Saturday, July 18, 2009

Games motivating human computing power

Tasks like image recognition can generally not be reliably performed by computers yet, but for humans this is relatively easy. While I would say that the scope of computational physics essentially involves problems that are too complex to be solved by hand, there are problems where intuition will help finding a solution instead of barely relying on e.g. brute force computational-only approaches, i.e. the road from theory(thinking/modeling) to computational physics would be extended once more by cognitive power.

In the following I've listed three projects in the order I've come across them, each of them one step closer to the use of parallel human computing power in the field of computational condensed matter physics.

Read on

In this first video, Luis von Ahn illustrates how a large crowd can be motivated using "games with a purpose" to e.g. label images or to build up common-sense facts databases.




This video is about the game "Foldit", in which the score of a player is based on the optimality of a interactively folded protein.




In the following video, the spectral game (link; journal ref) is introduced.



It is intended as an educational game, but I guess a similar game could aim at predicting crystal structures by allowing the player to select a space group and to choose the sites of the elements of a given formula - the score would be based on how well e.g. powder diffraction patterns are reproduced (however, I have to admit that this wouldn't be a game I'd like to play). More fun could be the interactive construction of candidate structures by "mating" given starting cells (mixing slices etc.), in the spirit of genetic algorithm approaches to the crystal symmetry prediction problem.

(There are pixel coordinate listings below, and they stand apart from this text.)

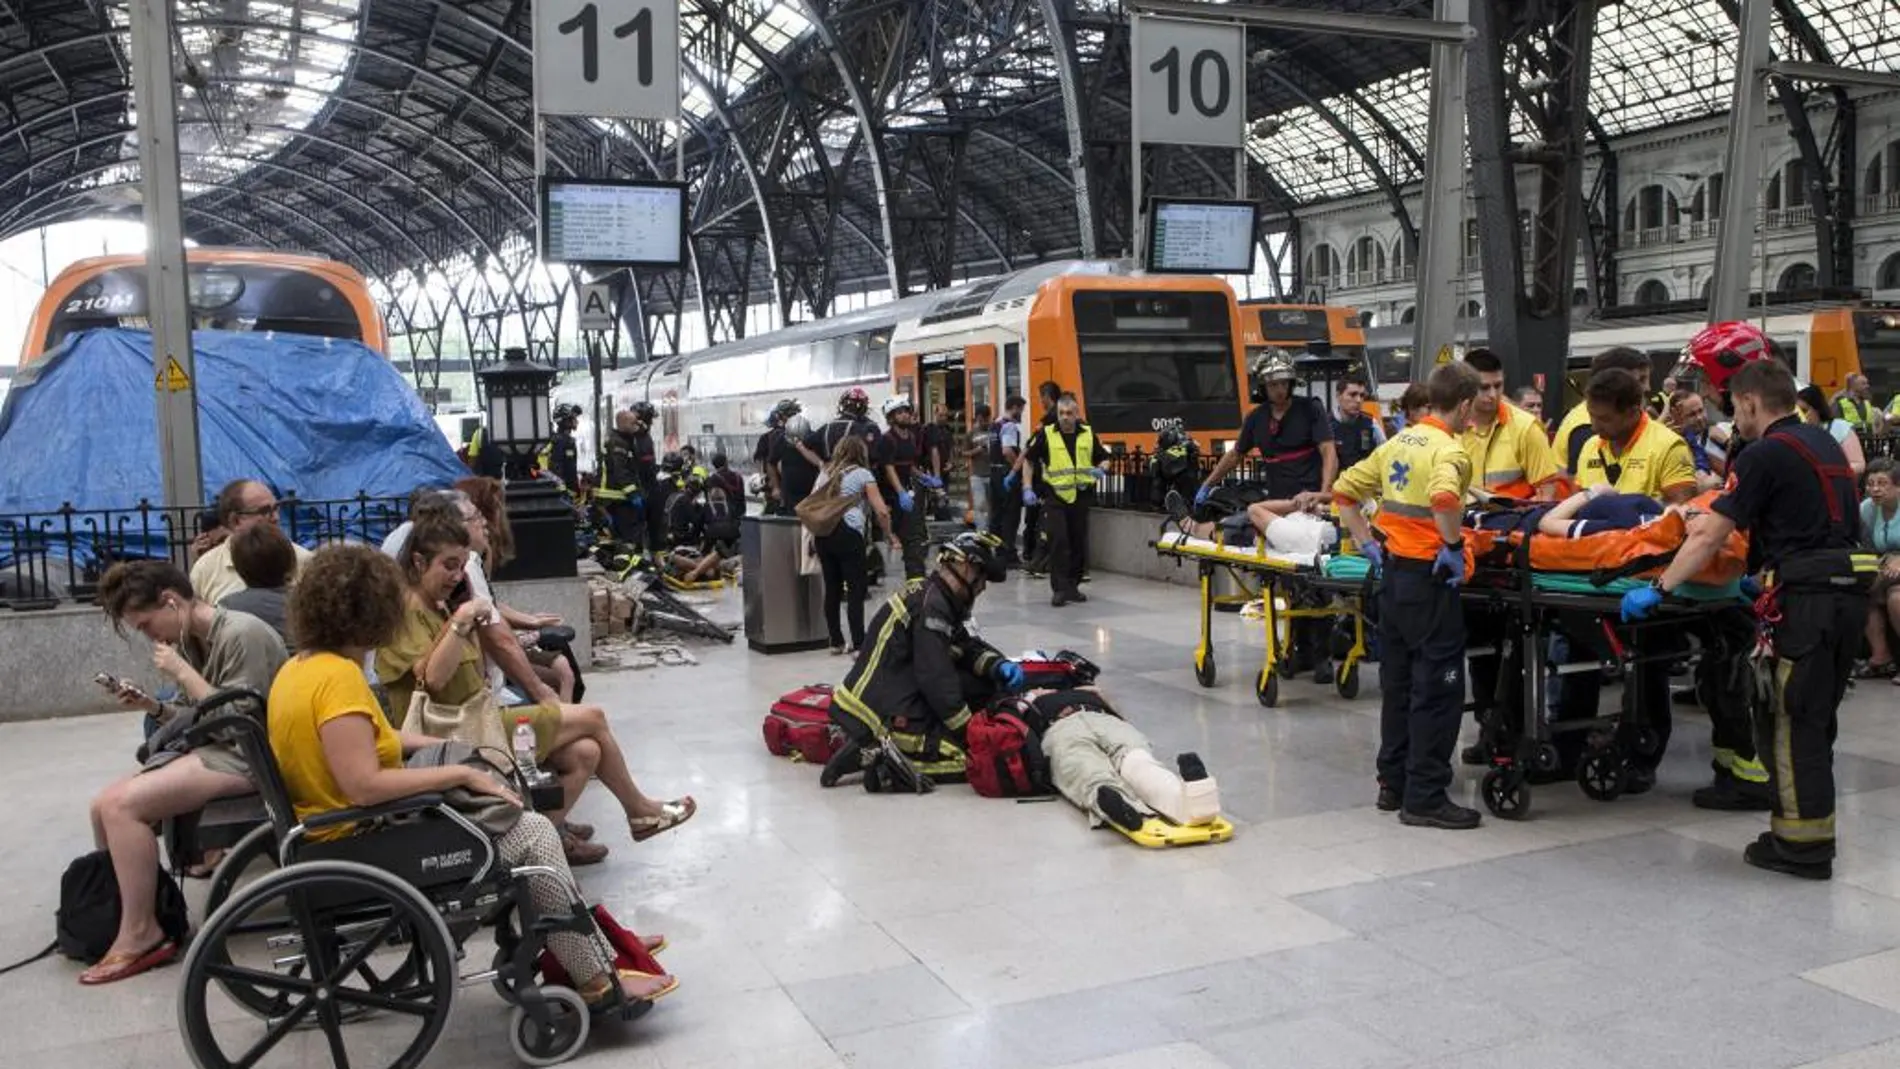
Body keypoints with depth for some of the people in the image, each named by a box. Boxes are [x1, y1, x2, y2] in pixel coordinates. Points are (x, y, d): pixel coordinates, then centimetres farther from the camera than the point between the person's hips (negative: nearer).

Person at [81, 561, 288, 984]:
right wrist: (154, 707, 1)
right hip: (210, 750, 9)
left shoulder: (242, 634, -16)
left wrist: (182, 672, -16)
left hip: (246, 757, -9)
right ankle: (113, 909, 18)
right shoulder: (192, 642, 11)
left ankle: (140, 934, -11)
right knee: (104, 807, 2)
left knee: (122, 806, -20)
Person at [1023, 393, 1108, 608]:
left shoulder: (1089, 434, 7)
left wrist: (1100, 470, -6)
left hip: (1081, 496, 3)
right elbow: (1028, 459, 6)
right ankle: (1059, 589, -7)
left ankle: (1073, 586, 21)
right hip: (1055, 496, -3)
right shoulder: (1046, 435, -1)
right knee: (1058, 542, -11)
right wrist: (1027, 489, -3)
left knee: (1079, 543, 8)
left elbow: (1103, 459, 17)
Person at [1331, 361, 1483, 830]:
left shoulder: (1398, 443, 11)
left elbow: (1344, 491, 16)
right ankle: (1425, 797, 3)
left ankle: (1393, 783, 24)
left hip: (1392, 573, 8)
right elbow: (1443, 499, -35)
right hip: (1428, 579, -8)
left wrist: (1369, 544, 14)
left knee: (1397, 682, 15)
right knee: (1439, 688, -1)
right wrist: (1454, 547, -20)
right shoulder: (1448, 450, -13)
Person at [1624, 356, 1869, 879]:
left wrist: (1659, 590, -7)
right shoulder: (1825, 444, 17)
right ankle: (1815, 832, 24)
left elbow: (1708, 536, -13)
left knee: (1789, 722, -1)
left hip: (1806, 598, -9)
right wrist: (1770, 576, 32)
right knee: (1815, 719, 17)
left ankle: (1801, 845, 3)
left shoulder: (1767, 454, -9)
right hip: (1850, 590, 9)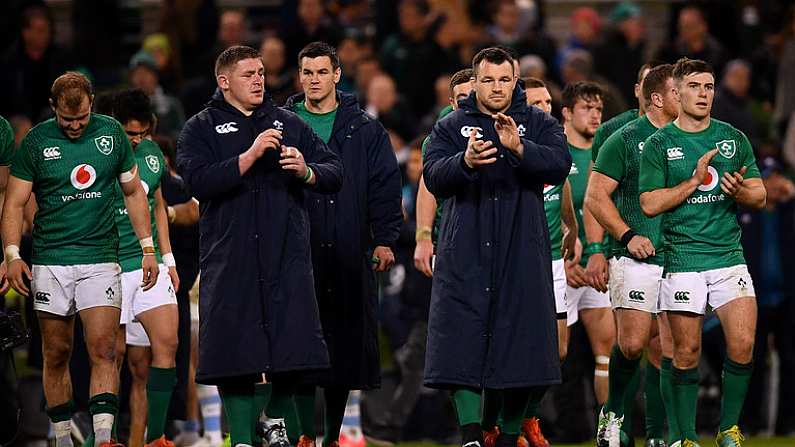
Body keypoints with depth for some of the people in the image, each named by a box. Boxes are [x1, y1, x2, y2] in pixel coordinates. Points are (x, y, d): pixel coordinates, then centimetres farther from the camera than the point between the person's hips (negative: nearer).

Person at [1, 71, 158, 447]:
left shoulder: (111, 133, 5)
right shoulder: (36, 142, 1)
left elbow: (133, 193, 15)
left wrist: (148, 249, 11)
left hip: (100, 260, 0)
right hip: (50, 261, 0)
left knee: (103, 349, -12)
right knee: (56, 355, 4)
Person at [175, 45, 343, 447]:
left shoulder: (289, 124, 16)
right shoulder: (201, 129, 7)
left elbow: (335, 173, 12)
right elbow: (199, 181, -10)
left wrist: (306, 170, -9)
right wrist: (250, 156, -17)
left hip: (286, 259, 2)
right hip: (230, 259, -2)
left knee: (290, 354, -4)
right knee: (234, 355, -3)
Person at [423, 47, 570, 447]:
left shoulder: (538, 124, 8)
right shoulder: (451, 127, 9)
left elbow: (559, 165, -10)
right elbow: (434, 177, -7)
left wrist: (520, 149, -28)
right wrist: (465, 161, -28)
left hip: (522, 252, 0)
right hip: (466, 252, 0)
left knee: (520, 339, 0)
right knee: (462, 339, -10)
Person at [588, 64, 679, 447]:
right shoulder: (625, 139, -2)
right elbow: (596, 196, -3)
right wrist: (628, 236, -11)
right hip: (636, 258, -4)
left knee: (670, 349, -2)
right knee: (632, 344, -9)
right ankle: (613, 412, 16)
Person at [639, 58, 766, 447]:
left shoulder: (734, 139, 10)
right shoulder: (658, 144, 3)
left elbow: (760, 196, 12)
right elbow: (649, 204, -4)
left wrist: (740, 191, -10)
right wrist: (695, 181, -11)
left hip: (729, 255, 2)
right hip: (682, 258, -2)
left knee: (743, 344, -11)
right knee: (687, 352, -1)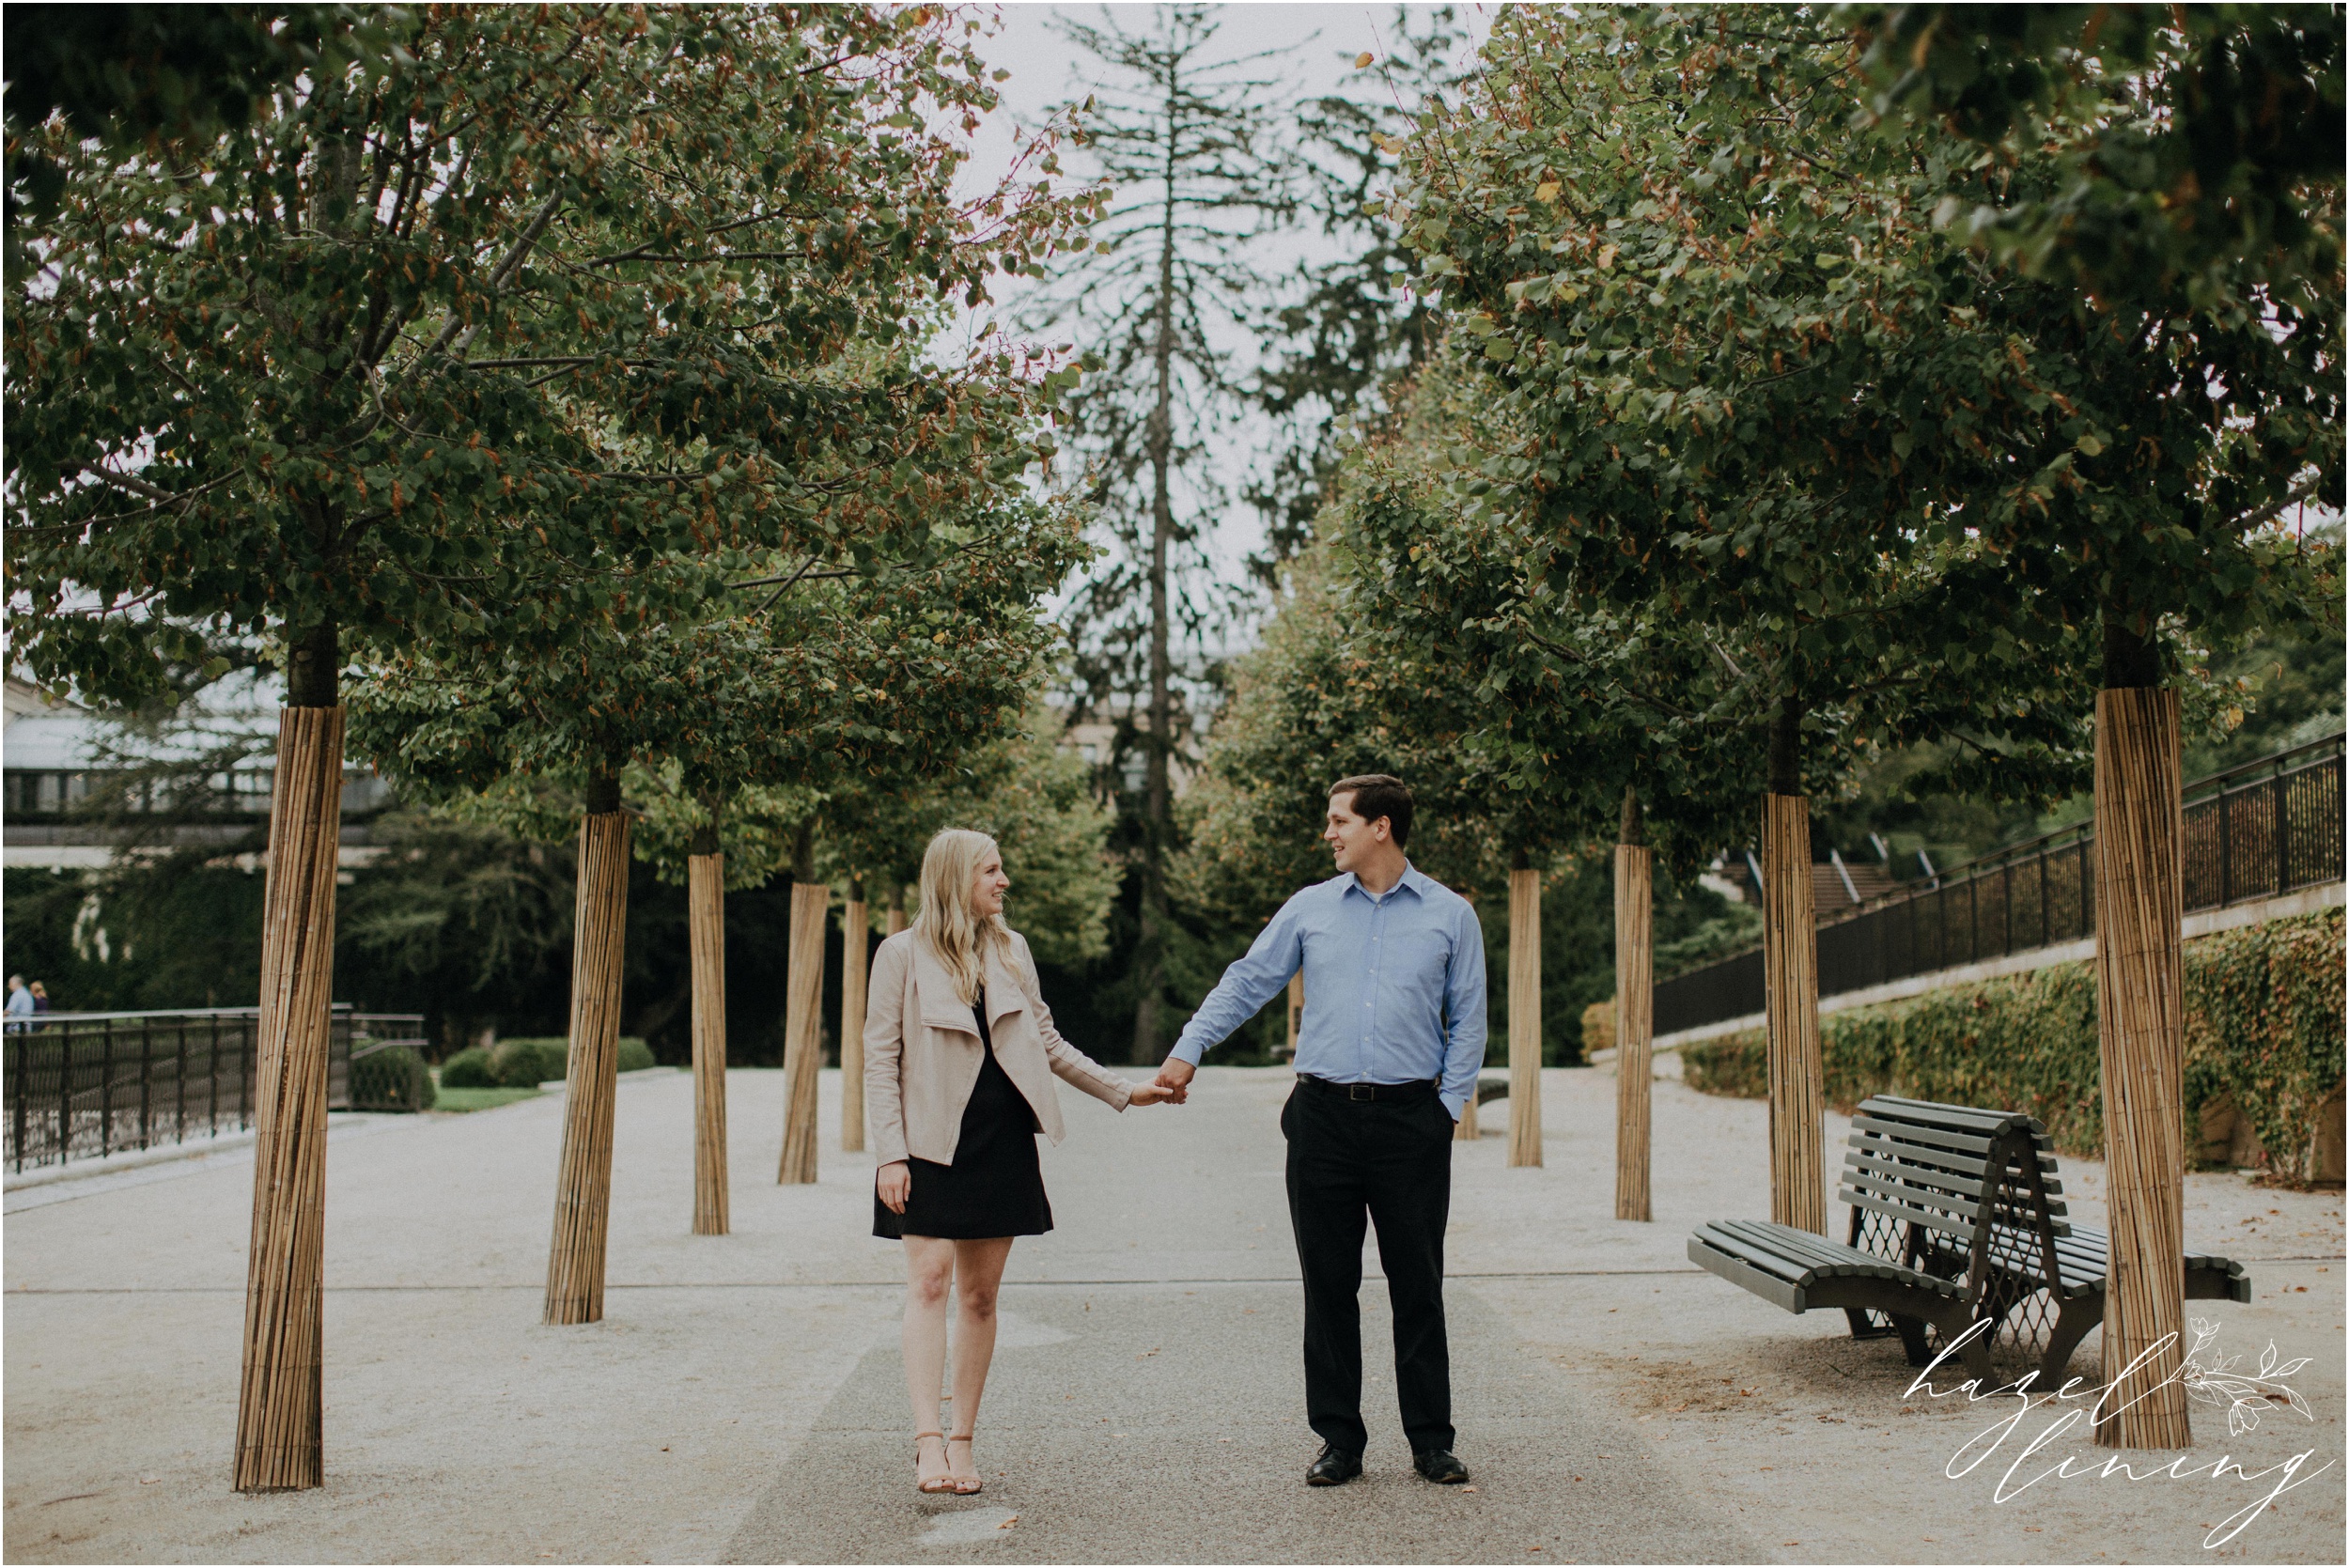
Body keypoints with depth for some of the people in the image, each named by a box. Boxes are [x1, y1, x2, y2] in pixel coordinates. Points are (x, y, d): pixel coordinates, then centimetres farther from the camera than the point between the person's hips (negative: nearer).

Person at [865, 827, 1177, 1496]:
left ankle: (963, 1441, 11)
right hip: (932, 1141, -4)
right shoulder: (903, 954, -1)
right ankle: (927, 1439, -14)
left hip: (1002, 1140, 4)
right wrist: (890, 1153, -12)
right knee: (930, 1282, -12)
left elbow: (1048, 1043, 18)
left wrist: (1122, 1091, 14)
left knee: (980, 1295, 5)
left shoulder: (1011, 950, 12)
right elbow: (881, 1061, -4)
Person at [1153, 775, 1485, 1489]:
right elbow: (1247, 982, 11)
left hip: (1409, 1118, -1)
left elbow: (1467, 1021, 7)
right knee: (1329, 1282, 5)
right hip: (1323, 1115, 2)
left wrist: (1448, 1105, -1)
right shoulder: (1311, 908, 8)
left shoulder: (1450, 915, 4)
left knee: (1417, 1284, 4)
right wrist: (1188, 1050, 3)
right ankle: (1338, 1439, 15)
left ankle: (1431, 1439, 15)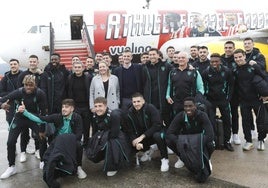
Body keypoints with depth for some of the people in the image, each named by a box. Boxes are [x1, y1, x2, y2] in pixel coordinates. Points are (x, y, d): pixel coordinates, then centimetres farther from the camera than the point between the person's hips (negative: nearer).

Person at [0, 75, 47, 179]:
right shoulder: (19, 92, -24)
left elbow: (43, 111, -17)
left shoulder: (40, 94, -24)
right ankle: (11, 167, 13)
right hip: (20, 118, 1)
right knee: (10, 142, -5)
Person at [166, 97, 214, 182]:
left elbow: (210, 134, -34)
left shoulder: (202, 115, -25)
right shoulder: (180, 116, -21)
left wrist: (197, 145, -48)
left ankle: (206, 160, 2)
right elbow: (169, 133, -25)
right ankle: (182, 157, 4)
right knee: (169, 141, -27)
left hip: (199, 140, -1)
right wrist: (179, 142, -44)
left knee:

Since "knowledge/intuition-based image processing" is something where games are very useful, it would be nice if "less visual" problems could be mapped onto kind of a 2D-image analysis problem.

1 comment:

  1. I like the interactive/visual/geometric genetic algorithm game idea. There are the so-called "human-based genetic algorithms", which provide inter alia strategies to combine/mate/merge/optimize the results of two independent human computations (link). I think this would be really fun in a game; instead of playing against each other, players would form a team mutually improving their results.